**YOUR TASK:** Find the line holding "works beautifully and is" in the entries below. Give it again exactly, along with every line after it up to and including the line holding "delicate crumb, you".

**RECORDS FOR THE TASK:**
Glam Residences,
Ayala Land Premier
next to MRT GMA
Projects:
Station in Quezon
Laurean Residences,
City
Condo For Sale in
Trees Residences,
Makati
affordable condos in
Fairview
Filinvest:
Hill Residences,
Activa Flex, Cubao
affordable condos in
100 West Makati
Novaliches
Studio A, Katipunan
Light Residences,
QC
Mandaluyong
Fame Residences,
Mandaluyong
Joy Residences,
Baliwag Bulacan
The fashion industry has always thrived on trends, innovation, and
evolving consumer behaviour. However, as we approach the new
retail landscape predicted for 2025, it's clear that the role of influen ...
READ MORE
...
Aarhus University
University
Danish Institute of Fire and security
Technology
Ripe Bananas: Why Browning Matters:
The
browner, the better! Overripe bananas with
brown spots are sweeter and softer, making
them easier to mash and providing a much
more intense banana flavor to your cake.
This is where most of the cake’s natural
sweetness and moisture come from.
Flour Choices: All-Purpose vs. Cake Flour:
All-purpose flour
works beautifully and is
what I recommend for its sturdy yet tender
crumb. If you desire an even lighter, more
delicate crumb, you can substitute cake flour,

**TASK RESULT:**
works beautifully and is
what I recommend for its sturdy yet tender
crumb. If you desire an even lighter, more
delicate crumb, you can substitute cake flour,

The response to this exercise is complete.